A nível europeu, a Proposta de Diretiva sobre Sustentabilidade Empresarial e Diligência Devida foi adotada nesta linha. Se adotada, a Diretiva será aplicável a grandes empresas europeias, bem como a grandes empresas de países terceiros com operações significativas na UE. Tais empresas serão obrigadas a levar a cabo processos de diligência devida para identificar, prevenir e pôr fim aos efeitos adversos ou, nos casos em que tal não for possível, mitigar esses efeitos. A Diretiva prevê ainda a supervisão administrativa por parte de entidades públicas, que deverão ter poderes de investigação e imposição de sanções, tal como multas calculadas com base no volume de negócios da empresa. Para além do mencionado, a Diretiva inclui uma norma que estabelece a responsabilidade civil das empresas, de forma a garantir que aqueles que forem afetados pelas atividades destas têm acesso a reparação legal. Contém, ainda, um artigo específico sobre as alterações climáticas que requer que as empresas adotem um plano que garanta que o modelo de negócios e a estratégia da empresa são compatíveis com a transição para uma economia sustentável e com o compromisso de limitar o aquecimento global a 1,5°C, de acordo com o que foi assumido no Acordo de Paris. Para além disso, a Diretiva estabelece deveres para os administradores, incluindo o dever de garantir que, “ao cumprir o seu dever de agir no melhor interesse da empresa, os administradores das empresas [...] tenham em conta as consequências das suas decisões em matéria de sustentabilidade, incluindo, quando aplicável, consequências nos direitos humanos, alteração climáticas e no ambiente a curto, médio e longo prazo”.

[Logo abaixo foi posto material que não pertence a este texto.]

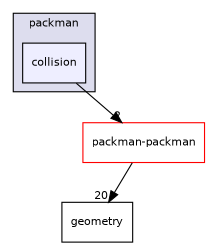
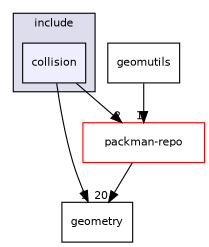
  digraph {
    compound=true
    node [fontname=Helvetica fontsize=10 shape=box]
    edge [headlabel=1 labeldistance=1.5 labelfontname=Helvetica labelfontsize=10]
    n1 [fillcolor="#eeeeff" label=collision pencolor=black style=filled]
    n2 [label=geometry]
-   n3 [color=red fillcolor=white label="packman-packman" style=filled]
+   n3 [color=red fillcolor=white label="packman-repo" style=filled]
+   n4 [label=geomutils]
    subgraph cluster_1 {
      bgcolor="#ddddee"
      fontname=Helvetica
      fontsize=10
-     label=packman
+     label=include
      pencolor=black
      n1
    }
+   n1 -> n2
    n1 -> n3 [headlabel=2]
    n3 -> n2 [headlabel=20]
+   n4 -> n3
  }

Apesar dos progressos assinalados, a questão permanece: tendo em consideração que as pequenas e médias empresas (PME) – que representam cerca de 99% de todas as empresas da União – estão excluídas do seu âmbito de aplicação, será a Diretiva bem-sucedida e fomentadora da transição para modelos sustentáveis e do avanço dos ODS? É, contudo, evidente que, apesar de as PMEs não estarem diretamente abrangidas pela Diretiva, esta ser-lhes-á indiretamente aplicável uma vez que as PMEs fazem parte das cadeias de valor das grandes empresas. Neste aspeto, a Diretiva terá implicações para um vasto número de empresas, tanto dentro da UE como fora, e ainda nas cadeias globais de valor que existem.